Aging & Health A to Z
Shingles
Basic Facts & Information
Shingles is the name for a painful, blistering skin rash that is caused by the chickenpox virus (herpes zoster or varicella zoster). Shingles almost always affects older adults, although younger people get it occasionally too.
Shingles can be very painful, but the discomfort and rash usually disappear within two to four weeks in healthy people. In adults over the age of 60 and in people who have other health problems, symptoms may persist longer. Shingles may also cause complications. The most common of these is called postherpetic neuralgia, a painful condition that can linger for years.
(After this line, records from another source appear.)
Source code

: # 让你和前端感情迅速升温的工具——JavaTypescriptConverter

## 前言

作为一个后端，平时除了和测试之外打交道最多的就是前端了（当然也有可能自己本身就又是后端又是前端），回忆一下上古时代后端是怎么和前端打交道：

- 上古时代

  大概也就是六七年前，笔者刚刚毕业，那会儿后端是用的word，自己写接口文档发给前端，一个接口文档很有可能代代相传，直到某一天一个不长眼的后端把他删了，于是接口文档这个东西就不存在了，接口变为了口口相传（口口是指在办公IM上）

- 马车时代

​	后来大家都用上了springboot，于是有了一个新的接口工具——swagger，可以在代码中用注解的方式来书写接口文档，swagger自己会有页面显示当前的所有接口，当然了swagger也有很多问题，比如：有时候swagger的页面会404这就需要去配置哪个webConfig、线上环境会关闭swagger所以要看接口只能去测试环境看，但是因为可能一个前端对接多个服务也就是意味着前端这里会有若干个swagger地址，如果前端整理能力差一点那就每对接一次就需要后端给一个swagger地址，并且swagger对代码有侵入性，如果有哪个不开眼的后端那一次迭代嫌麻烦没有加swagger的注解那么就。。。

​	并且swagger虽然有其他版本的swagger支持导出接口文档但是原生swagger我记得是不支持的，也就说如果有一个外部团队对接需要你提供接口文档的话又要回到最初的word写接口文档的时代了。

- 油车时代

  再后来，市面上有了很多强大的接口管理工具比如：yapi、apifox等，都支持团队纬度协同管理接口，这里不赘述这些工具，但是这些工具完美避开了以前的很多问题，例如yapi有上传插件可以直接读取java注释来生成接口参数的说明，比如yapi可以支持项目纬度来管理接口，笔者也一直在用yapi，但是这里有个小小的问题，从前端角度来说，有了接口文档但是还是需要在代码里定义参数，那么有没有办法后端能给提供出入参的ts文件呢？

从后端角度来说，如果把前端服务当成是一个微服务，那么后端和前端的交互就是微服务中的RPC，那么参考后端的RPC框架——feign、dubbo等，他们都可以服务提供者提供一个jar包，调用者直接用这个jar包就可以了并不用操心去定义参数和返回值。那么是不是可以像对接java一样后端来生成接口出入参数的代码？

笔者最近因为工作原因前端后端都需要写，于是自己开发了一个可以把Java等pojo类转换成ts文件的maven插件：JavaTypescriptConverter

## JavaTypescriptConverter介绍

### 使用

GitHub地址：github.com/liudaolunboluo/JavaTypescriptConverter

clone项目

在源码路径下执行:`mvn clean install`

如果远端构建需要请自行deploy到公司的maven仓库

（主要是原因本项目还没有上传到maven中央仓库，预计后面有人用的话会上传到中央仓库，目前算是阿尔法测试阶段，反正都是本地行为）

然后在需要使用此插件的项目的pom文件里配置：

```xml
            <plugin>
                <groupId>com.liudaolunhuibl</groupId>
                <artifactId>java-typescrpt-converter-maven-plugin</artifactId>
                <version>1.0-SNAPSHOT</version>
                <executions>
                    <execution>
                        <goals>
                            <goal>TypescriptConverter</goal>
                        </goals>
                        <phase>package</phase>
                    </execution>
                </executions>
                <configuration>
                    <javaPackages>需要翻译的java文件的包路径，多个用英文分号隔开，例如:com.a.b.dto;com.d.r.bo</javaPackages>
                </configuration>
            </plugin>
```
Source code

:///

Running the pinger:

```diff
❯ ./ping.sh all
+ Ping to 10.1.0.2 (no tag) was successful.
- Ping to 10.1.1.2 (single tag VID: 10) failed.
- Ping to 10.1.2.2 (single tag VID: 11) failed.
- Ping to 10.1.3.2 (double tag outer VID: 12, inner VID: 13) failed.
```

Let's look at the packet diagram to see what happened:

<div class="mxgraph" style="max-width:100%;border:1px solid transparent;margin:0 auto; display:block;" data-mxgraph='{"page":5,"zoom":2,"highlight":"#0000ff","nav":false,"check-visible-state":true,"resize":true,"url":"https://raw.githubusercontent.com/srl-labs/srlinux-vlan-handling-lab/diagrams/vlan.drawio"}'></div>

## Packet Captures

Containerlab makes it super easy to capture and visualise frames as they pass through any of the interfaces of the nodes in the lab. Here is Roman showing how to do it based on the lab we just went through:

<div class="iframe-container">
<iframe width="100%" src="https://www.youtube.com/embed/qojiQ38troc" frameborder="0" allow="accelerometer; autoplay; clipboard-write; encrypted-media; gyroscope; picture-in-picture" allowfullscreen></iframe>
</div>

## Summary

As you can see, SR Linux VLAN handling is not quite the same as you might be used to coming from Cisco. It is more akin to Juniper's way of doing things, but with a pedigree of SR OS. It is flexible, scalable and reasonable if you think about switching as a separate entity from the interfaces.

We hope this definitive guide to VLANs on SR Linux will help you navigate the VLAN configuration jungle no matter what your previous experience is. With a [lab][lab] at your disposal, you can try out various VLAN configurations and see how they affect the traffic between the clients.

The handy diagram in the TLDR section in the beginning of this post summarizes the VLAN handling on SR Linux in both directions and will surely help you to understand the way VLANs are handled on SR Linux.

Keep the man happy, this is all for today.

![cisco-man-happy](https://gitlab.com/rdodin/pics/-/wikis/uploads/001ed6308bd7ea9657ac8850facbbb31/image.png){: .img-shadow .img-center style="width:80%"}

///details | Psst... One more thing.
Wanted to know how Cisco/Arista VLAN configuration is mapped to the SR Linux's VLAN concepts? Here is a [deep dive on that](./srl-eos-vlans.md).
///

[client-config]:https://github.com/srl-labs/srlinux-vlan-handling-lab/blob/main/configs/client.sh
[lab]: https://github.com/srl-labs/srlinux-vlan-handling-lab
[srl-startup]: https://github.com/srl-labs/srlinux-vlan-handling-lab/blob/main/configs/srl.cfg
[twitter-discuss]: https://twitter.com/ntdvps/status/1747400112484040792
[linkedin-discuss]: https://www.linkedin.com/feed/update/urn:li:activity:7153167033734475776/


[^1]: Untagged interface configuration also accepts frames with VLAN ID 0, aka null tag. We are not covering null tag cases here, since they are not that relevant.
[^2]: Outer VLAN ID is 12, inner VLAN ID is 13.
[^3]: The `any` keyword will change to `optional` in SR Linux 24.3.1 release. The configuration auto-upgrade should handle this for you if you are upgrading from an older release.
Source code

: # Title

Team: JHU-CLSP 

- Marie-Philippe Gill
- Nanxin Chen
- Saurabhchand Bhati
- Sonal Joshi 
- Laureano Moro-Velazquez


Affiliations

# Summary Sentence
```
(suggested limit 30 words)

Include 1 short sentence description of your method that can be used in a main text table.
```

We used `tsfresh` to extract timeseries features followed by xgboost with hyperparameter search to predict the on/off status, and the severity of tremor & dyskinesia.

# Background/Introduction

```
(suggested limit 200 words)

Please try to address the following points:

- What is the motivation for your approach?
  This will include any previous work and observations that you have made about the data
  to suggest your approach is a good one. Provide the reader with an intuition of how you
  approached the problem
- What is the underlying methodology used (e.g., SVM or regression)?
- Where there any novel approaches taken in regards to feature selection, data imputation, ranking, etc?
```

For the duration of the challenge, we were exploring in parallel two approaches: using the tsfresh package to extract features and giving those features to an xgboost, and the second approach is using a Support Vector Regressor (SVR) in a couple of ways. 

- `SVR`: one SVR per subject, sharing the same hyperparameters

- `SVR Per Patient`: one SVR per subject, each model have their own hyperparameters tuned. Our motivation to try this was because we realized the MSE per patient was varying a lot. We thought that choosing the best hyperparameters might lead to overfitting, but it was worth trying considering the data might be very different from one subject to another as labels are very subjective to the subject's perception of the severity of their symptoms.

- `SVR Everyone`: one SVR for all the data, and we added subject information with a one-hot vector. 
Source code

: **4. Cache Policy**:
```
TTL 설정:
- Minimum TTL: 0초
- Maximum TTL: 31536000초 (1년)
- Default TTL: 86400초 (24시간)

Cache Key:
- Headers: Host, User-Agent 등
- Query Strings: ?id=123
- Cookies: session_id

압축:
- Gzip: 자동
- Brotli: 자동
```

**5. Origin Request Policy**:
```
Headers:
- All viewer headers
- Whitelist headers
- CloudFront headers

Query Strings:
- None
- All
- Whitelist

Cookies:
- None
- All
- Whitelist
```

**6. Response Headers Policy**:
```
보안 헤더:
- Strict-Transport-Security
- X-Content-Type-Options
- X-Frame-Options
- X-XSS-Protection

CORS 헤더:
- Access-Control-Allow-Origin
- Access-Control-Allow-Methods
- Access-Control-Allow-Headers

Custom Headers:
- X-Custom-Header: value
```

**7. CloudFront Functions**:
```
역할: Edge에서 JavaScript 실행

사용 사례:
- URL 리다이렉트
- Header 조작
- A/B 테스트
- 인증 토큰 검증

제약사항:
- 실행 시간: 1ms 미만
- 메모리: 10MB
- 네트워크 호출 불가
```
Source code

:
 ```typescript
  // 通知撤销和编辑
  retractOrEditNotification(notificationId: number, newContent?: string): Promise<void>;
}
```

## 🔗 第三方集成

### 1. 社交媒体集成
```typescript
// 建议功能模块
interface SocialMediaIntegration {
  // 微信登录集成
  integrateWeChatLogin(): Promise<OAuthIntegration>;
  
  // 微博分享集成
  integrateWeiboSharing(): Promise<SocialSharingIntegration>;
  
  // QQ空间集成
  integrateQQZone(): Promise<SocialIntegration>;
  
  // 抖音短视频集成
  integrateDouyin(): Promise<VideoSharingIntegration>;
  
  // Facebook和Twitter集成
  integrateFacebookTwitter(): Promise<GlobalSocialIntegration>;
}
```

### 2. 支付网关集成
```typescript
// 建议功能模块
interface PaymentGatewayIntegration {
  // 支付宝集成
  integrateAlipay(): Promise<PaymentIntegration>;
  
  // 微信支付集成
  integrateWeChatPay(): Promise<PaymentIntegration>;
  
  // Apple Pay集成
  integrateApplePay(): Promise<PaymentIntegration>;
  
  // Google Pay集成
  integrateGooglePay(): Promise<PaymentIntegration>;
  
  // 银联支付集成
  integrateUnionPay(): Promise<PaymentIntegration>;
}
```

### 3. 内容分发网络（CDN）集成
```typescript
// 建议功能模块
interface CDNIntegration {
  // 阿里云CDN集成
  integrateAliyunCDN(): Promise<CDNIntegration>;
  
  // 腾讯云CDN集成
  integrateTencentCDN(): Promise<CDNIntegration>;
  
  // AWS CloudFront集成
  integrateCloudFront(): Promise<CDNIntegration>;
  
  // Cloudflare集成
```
The Most Common Type of Shingles
In most people, shingles follows this pattern:
- tender, numb, painful, burning, or itchy skin for a few days before any rash is visible
- a rash only on one side of the body
- small groups of blisters (called vesicles) on a patch of reddened skin at first
- blisters often forming a rough line on the skin
- blisters drying out and forming scabs after seven to 10 days
- healed rash in about two to four weeks; pain and tenderness may persist for weeks.
How Common is Shingles?
Scientists do not yet understand why some people who have had chickenpox never get shingles and some do. But about 30 percent of people in the U.S. will be diagnosed with shingles at some time in their lives. About half of the population of American 85-year-olds has had at least one case of shingles. Having it once doesn’t protect you from getting it again.
Nerve pain occurs in nearly a third of people with shingles who are 60 or older, and the pain appears to be worse and to last longer in older patients. About 12 percent of older people who have shingles have pain that lasts three months or more. Of these patients, about 18 percent will go on to develop postherpetic neuralgia, or chronic nerve pain. The risk of this complication increases to about one-third in patients over the age of 79.